Scientific classification
- Kingdom: Animalia
- Phylum: Chordata
- Class: Actinopterygii
- Division: Teleostei
- Order: Beryciformes
- Family: Holocentridae
- Genus: Neoniphon
- Species: N. aurolineatus
- Binomial name: Neoniphon aurolineatus (Liénard, 1839)
- Synonyms: Holocentrus anjouanae Fourmanoir, 1962 Adioryx anjouanae (Fourmanoir, 1962)

= Neoniphon aurolineatus =

- Genus: Neoniphon
- Species: aurolineatus
- Authority: (Liénard, 1839)
- Conservation status: LC
- Synonyms: Holocentrus anjouanae Fourmanoir, 1962, Adioryx anjouanae (Fourmanoir, 1962)

Species of fish

Neoniphon aurolineatus, more commonly known as the yellowstriped squirrelfish or gold-lined squirrelfish, is a member of the family Holocentridae.

==Habitat==

It has a wide range throughout the Indian and Pacific Oceans stretching east from Mauritius to Hawaii and south from Japan to the Great Barrier Reef of Australia. It lives on the outer reef slopes at depths between 30 and 188 m. It lives near the ocean floor or in caves, generally staying alone or in small groups.

==Diet==

It feeds on crustaceans and can reach sizes of up to 25.0 cm TL. It is listed as "Least Concern" by the IUCN due to its deep-water habitat and lack of known major threats.

==Social Behavior and Survival==

The Neoniphon aurolineatus have been shown to make noises that are often associated with social behaviors. In addition to this, there is also updated research showing that the Neoniphon aurolineatus does have natural known predators, such as the Morrey eel, and it is suggested that to sound that the fish make could be being used to warn others of predators.

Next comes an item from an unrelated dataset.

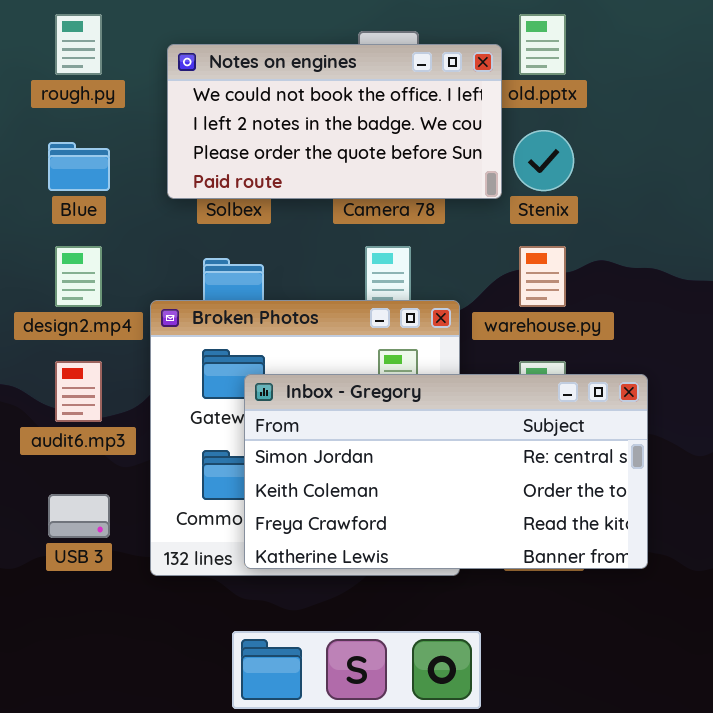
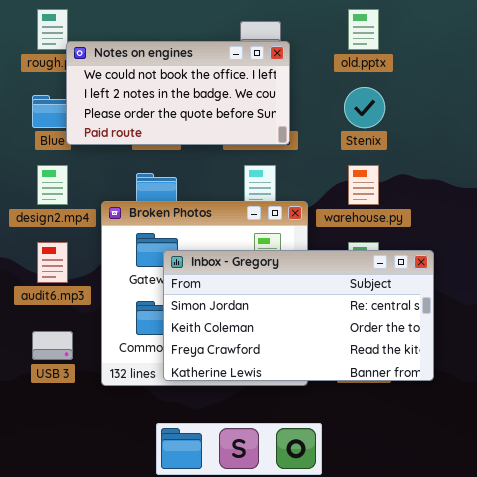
Notes on engines: [167,44,502,199] -> [66,41,290,145], moved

==Environmental Adaptations==

The Neoniphon aurolineatus are also shown to have adapted based on their environment, for example deeper ocean species of this fish have evolutionarily adapted to seeing more efficiently the color blue. This was also demonstrated in the shallow varieties, however they have adapted to seeing the color green more efficiently. This is not the only evolutionary trait, and despite research suggesting that deeper ocean environments are less susceptible to changes due to environmental disturbances, the Neoniphon aurolineatus has been observed to share a similar taxonomy in shallow ocean environments.